Abuse from actual or would-be romantic partners is rife. A survey by the city government in Seoul found that four-fifths of women had experienced controlling behaviour (such as boyfriends telling them what to wear or whom they could meet). More than half had suffered unwanted (physical) sexual advances and nearly two-fifths outright violence. “Misogyny is still common sense in South Korea,” says Yun Kim Ji-yeong of Konkuk University in Seoul. “People do not accept that women are worth the same as men.”

But women are increasingly challenging this conviction. It is not just the anti-spycam protests. Many are cropping their hair, crushing their eyeshadow and throwing away their lipstick—and posting videos of their rebellion online. Emboldened by the global #MeToo movement, a string of prominent women have spoken out about experiences of abuse. Young South Korean women, long wary of using the term “feminist” in conversations with parents or boyfriends, are starting to make their voices heard. “I definitely spend more time talking to my friends and my parents about these things than I did two years ago,” says a 20-something student.

So far, tangible results have been few and far between. In September Lee Yoon-taek, a theatre director, was sentenced to six years in prison for sexual assaults on nine women during acting lessons. In another prominent case, Ahn Hee-jung, a former provincial governor, was cleared of a rape charge in August. The judge cited his accuser’s efforts to find his favourite breakfast on the morning after one of the alleged rapes as an indication that the encounter must have been consensual. Criminal complaints about sexual discrimination or assault remain vastly more likely to ruin the reputation and career of the victim rather than the perpetrator. A recent move by Seoul city hall to roll out daily anti-spycam checks of public toilets in the city may reassure some women (as well as keep bureaucrats busy). But it does not get to the root of the problem.

More personal than political

Many activists emphasise the importance of shared personal experience in strengthening the movement.

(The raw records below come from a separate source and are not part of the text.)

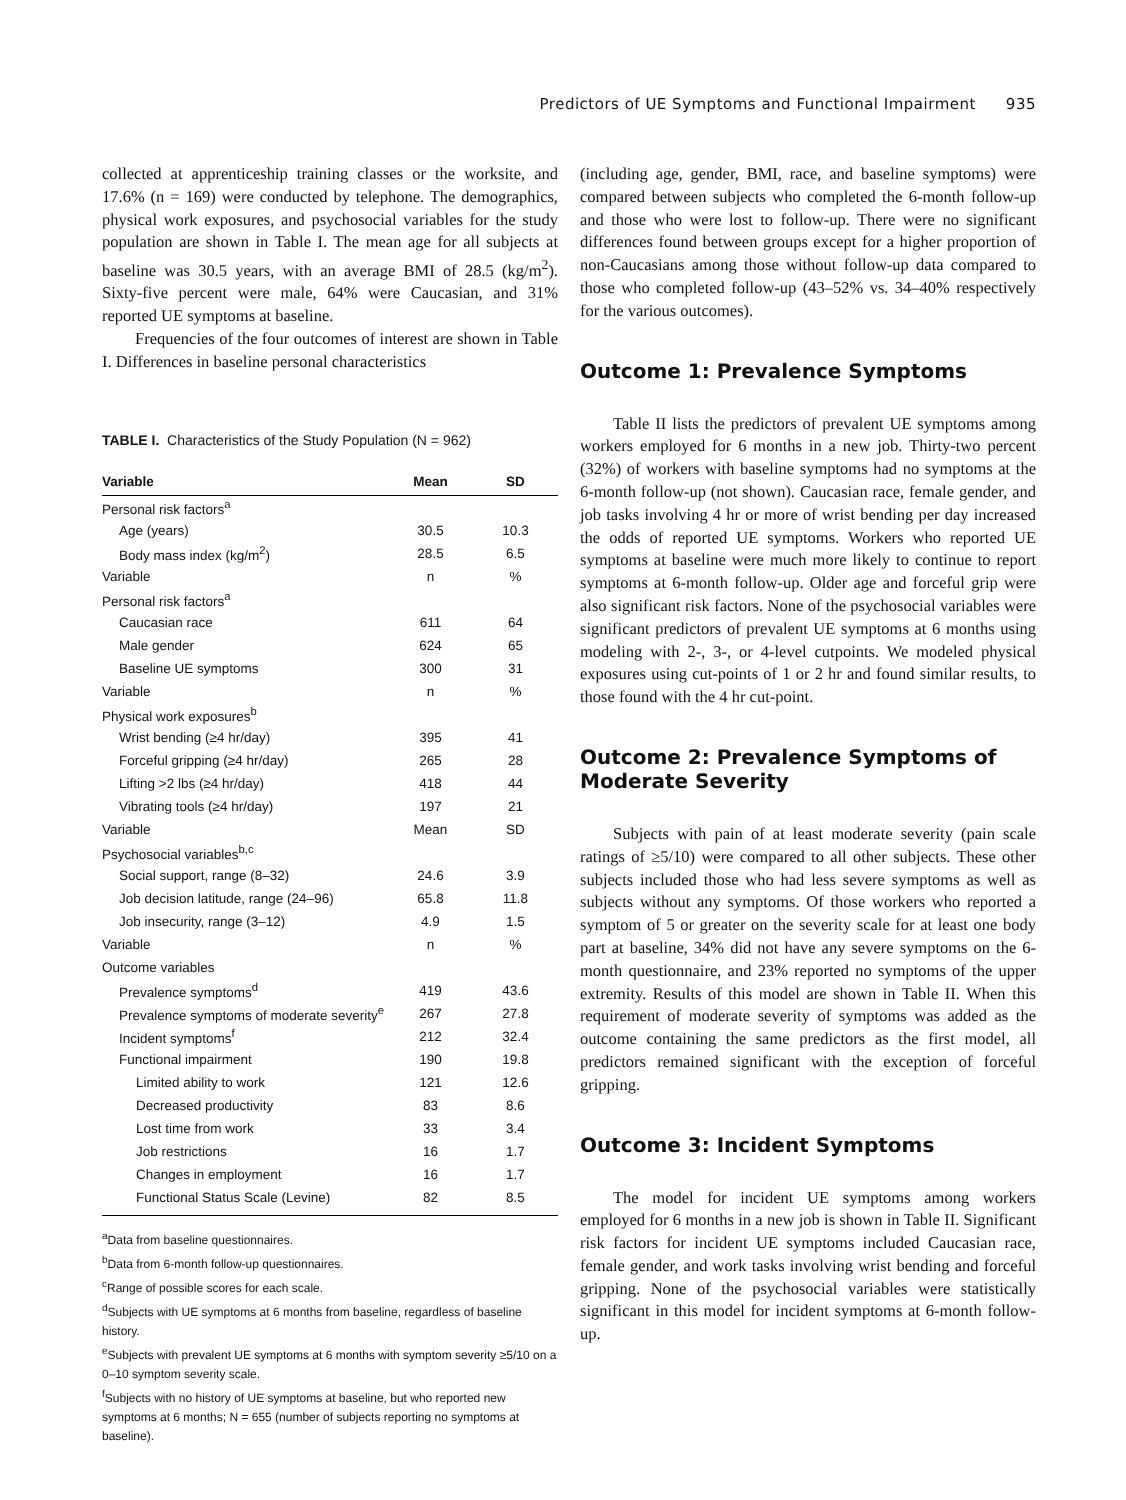Predictors of UE Symptoms and Functional Impairment 935
collected at apprenticeship training classes or the worksite, and 17.6% (n = 169) were conducted by telephone. The demographics, physical work exposures, and psychosocial variables for the study population are shown in Table I. The mean age for all subjects at baseline was 30.5 years, with an average BMI of 28.5 (kg/m<sup>2</sup>). Sixty-five percent were male, 64% were Caucasian, and 31% reported UE symptoms at baseline.
Frequencies of the four outcomes of interest are shown in Table I. Differences in baseline personal characteristics
TABLE I. Characteristics of the Study Population (N = 962)
| Variable | Mean | SD |
| --- | --- | --- |
| Personal risk factors<sup>a</sup> | | |
| Age (years) | 30.5 | 10.3 |
| Body mass index (kg/m<sup>2</sup>) | 28.5 | 6.5 |
| Variable | n | % |
| Personal risk factors<sup>a</sup> | | |
| Caucasian race | 611 | 64 |
| Male gender | 624 | 65 |
| Baseline UE symptoms | 300 | 31 |
| Variable | n | % |
| Physical work exposures<sup>b</sup> | | |
| Wrist bending (≥4 hr/day) | 395 | 41 |
| Forceful gripping (≥4 hr/day) | 265 | 28 |
| Lifting >2 lbs (≥4 hr/day) | 418 | 44 |
| Vibrating tools (≥4 hr/day) | 197 | 21 |
| Variable | Mean | SD |
| Psychosocial variables<sup>b,c</sup> | | |
| Social support, range (8–32) | 24.6 | 3.9 |
| Job decision latitude, range (24–96) | 65.8 | 11.8 |
| Job insecurity, range (3–12) | 4.9 | 1.5 |
| Variable | n | % |
| Outcome variables | | |
| Prevalence symptoms<sup>d</sup> | 419 | 43.6 |
| Prevalence symptoms of moderate severity<sup>e</sup> | 267 | 27.8 |
| Incident symptoms<sup>f</sup> | 212 | 32.4 |
| Functional impairment | 190 | 19.8 |
| Limited ability to work | 121 | 12.6 |
| Decreased productivity | 83 | 8.6 |
| Lost time from work | 33 | 3.4 |
| Job restrictions | 16 | 1.7 |
| Changes in employment | 16 | 1.7 |
| Functional Status Scale (Levine) | 82 | 8.5 |
<sup>a</sup> Data from baseline questionnaires.
<sup>b</sup> Data from 6-month follow-up questionnaires.
<sup>c</sup> Range of possible scores for each scale.
<sup>d</sup> Subjects with UE symptoms at 6 months from baseline, regardless of baseline history.
<sup>e</sup> Subjects with prevalent UE symptoms at 6 months with symptom severity ≥5/10 on a 0–10 symptom severity scale.
<sup>f</sup> Subjects with no history of UE symptoms at baseline, but who reported new symptoms at 6 months; N = 655 (number of subjects reporting no symptoms at baseline).
(including age, gender, BMI, race, and baseline symptoms) were compared between subjects who completed the 6-month follow-up and those who were lost to follow-up. There were no significant differences found between groups except for a higher proportion of non-Caucasians among those without follow-up data compared to those who completed follow-up (43–52% vs. 34–40% respectively for the various outcomes).
Outcome 1: Prevalence Symptoms
Table II lists the predictors of prevalent UE symptoms among workers employed for 6 months in a new job. Thirty-two percent (32%) of workers with baseline symptoms had no symptoms at the 6-month follow-up (not shown). Caucasian race, female gender, and job tasks involving 4 hr or more of wrist bending per day increased the odds of reported UE symptoms. Workers who reported UE symptoms at baseline were much more likely to continue to report symptoms at 6-month follow-up. Older age and forceful grip were also significant risk factors. None of the psychosocial variables were significant predictors of prevalent UE symptoms at 6 months using modeling with 2-, 3-, or 4-level cutpoints. We modeled physical exposures using cut-points of 1 or 2 hr and found similar results, to those found with the 4 hr cut-point.
Outcome 2: Prevalence Symptoms of Moderate Severity
Subjects with pain of at least moderate severity (pain scale ratings of ≥5/10) were compared to all other subjects. These other subjects included those who had less severe symptoms as well as subjects without any symptoms. Of those workers who reported a symptom of 5 or greater on the severity scale for at least one body part at baseline, 34% did not have any severe symptoms on the 6-month questionnaire, and 23% reported no symptoms of the upper extremity. Results of this model are shown in Table II. When this requirement of moderate severity of symptoms was added as the outcome containing the same predictors as the first model, all predictors remained significant with the exception of forceful gripping.
Outcome 3: Incident Symptoms
The model for incident UE symptoms among workers employed for 6 months in a new job is shown in Table II. Significant risk factors for incident UE symptoms included Caucasian race, female gender, and work tasks involving wrist bending and forceful gripping. None of the psychosocial variables were statistically significant in this model for incident symptoms at 6-month follow-up.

Kim Han Ryeo-il, who set up a feminist café and bookshop in Seoul’s Gangnam district last year, says she wanted to create the kind of place she wished had existed when she was a single mother in dire straits after a divorce years ago. Her café hosts weekly meetings for women to talk about feminism.

A feminist co-operative in Sannae, a small village in a socially conservative region, has similar aims. The centrepiece is a meeting spot named “Salon de Mago” after a goddess of female creativity, which overlooks the village’s main street. Women from the area drop in to talk about conflicts with fathers and husbands and, often, domestic violence. Drawings and cartoons in which they have recorded their experiences are dotted around the room. Some depict rape scenes. “It’s a safe space for people to express themselves,” says Tali, one of the activists. Besides running the café, the women provide sex education in local schools. They also offer a discussion group for men, even though most of the male attention they get is hostile. “They say we are dividing men and women,” says Eerie, her colleague. A flyer on the table describes the insults and threats the women have received in the course of their work.

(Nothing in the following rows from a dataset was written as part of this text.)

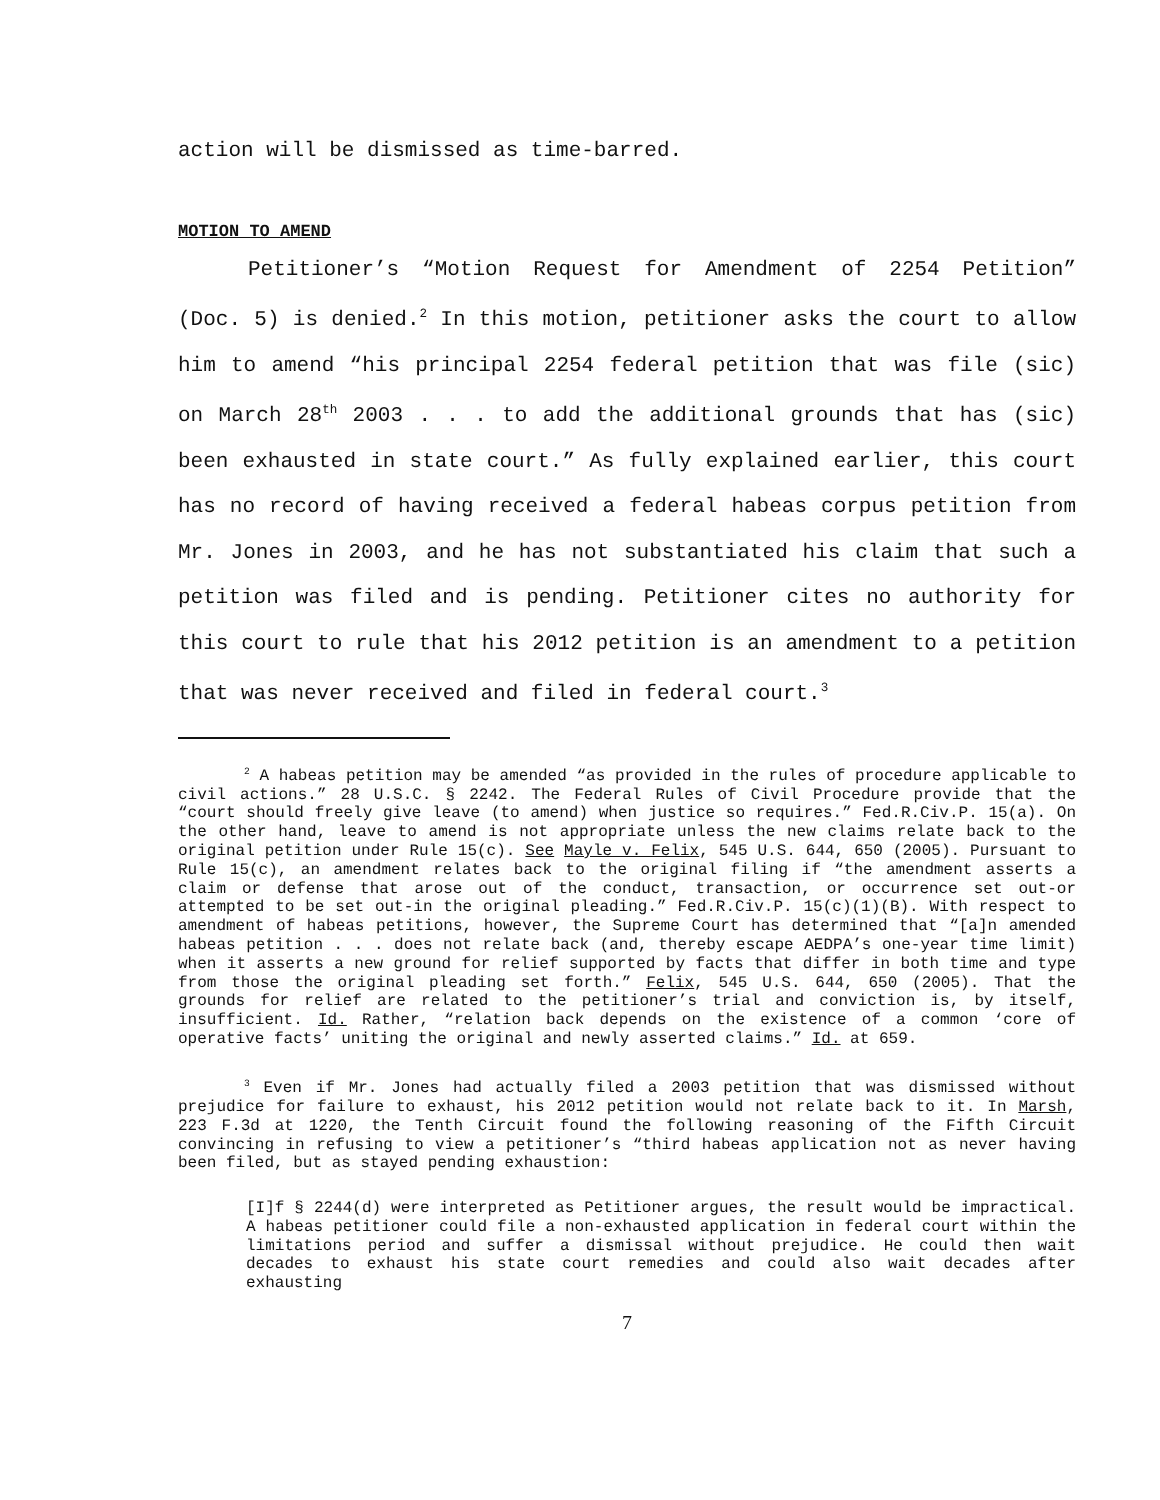action will be dismissed as time-barred.
MOTION TO AMEND
Petitioner’s “Motion Request for Amendment of 2254 Petition” (Doc. 5) is denied.<sup>2</sup> In this motion, petitioner asks the court to allow him to amend “his principal 2254 federal petition that was file (sic) on March 28<sup>th</sup> 2003 . . . to add the additional grounds that has (sic) been exhausted in state court.” As fully explained earlier, this court has no record of having received a federal habeas corpus petition from Mr. Jones in 2003, and he has not substantiated his claim that such a petition was filed and is pending. Petitioner cites no authority for this court to rule that his 2012 petition is an amendment to a petition that was never received and filed in federal court.<sup>3</sup>
<sup>2</sup> A habeas petition may be amended “as provided in the rules of procedure applicable to civil actions.” 28 U.S.C. § 2242. The Federal Rules of Civil Procedure provide that the “court should freely give leave (to amend) when justice so requires.” Fed.R.Civ.P. 15(a). On the other hand, leave to amend is not appropriate unless the new claims relate back to the original petition under Rule 15(c). See Mayle v. Felix, 545 U.S. 644, 650 (2005). Pursuant to Rule 15(c), an amendment relates back to the original filing if “the amendment asserts a claim or defense that arose out of the conduct, transaction, or occurrence set out-or attempted to be set out-in the original pleading.” Fed.R.Civ.P. 15(c)(1)(B). With respect to amendment of habeas petitions, however, the Supreme Court has determined that “[a]n amended habeas petition . . . does not relate back (and, thereby escape AEDPA’s one-year time limit) when it asserts a new ground for relief supported by facts that differ in both time and type from those the original pleading set forth.” Felix, 545 U.S. 644, 650 (2005). That the grounds for relief are related to the petitioner’s trial and conviction is, by itself, insufficient. Id. Rather, “relation back depends on the existence of a common ‘core of operative facts’ uniting the original and newly asserted claims.” Id. at 659.
<sup>3</sup> Even if Mr. Jones had actually filed a 2003 petition that was dismissed without prejudice for failure to exhaust, his 2012 petition would not relate back to it. In Marsh, 223 F.3d at 1220, the Tenth Circuit found the following reasoning of the Fifth Circuit convincing in refusing to view a petitioner’s “third habeas application not as never having been filed, but as stayed pending exhaustion:
[I]f § 2244(d) were interpreted as Petitioner argues, the result would be impractical. A habeas petitioner could file a non-exhausted application in federal court within the limitations period and suffer a dismissal without prejudice. He could then wait decades to exhaust his state court remedies and could also wait decades after exhausting
7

Ms Yun Kim believes the individual focus of the movement is its strength. Bottom-up organisation, via social media and word of mouth, makes it unintimidating and easy to join. She thinks the anti-spycam protests have drawn such crowds because they speak directly to women’s daily experience. “If you cannot even be safe from intrusion in the bathroom or in your own home, then where are you safe?”

Yet the focus on personal experience may impede feminists from seeking alliances with other groups battling social conservatism, such as activists for gay rights, or indeed sympathetic heterosexual men. The organisers of the recent anti-spycam protests, for example, specified that only “biological” women should take part. Yet such alliances may turn out to be crucial politically. Speaking out about mistreatment is one thing; changing a culture is another.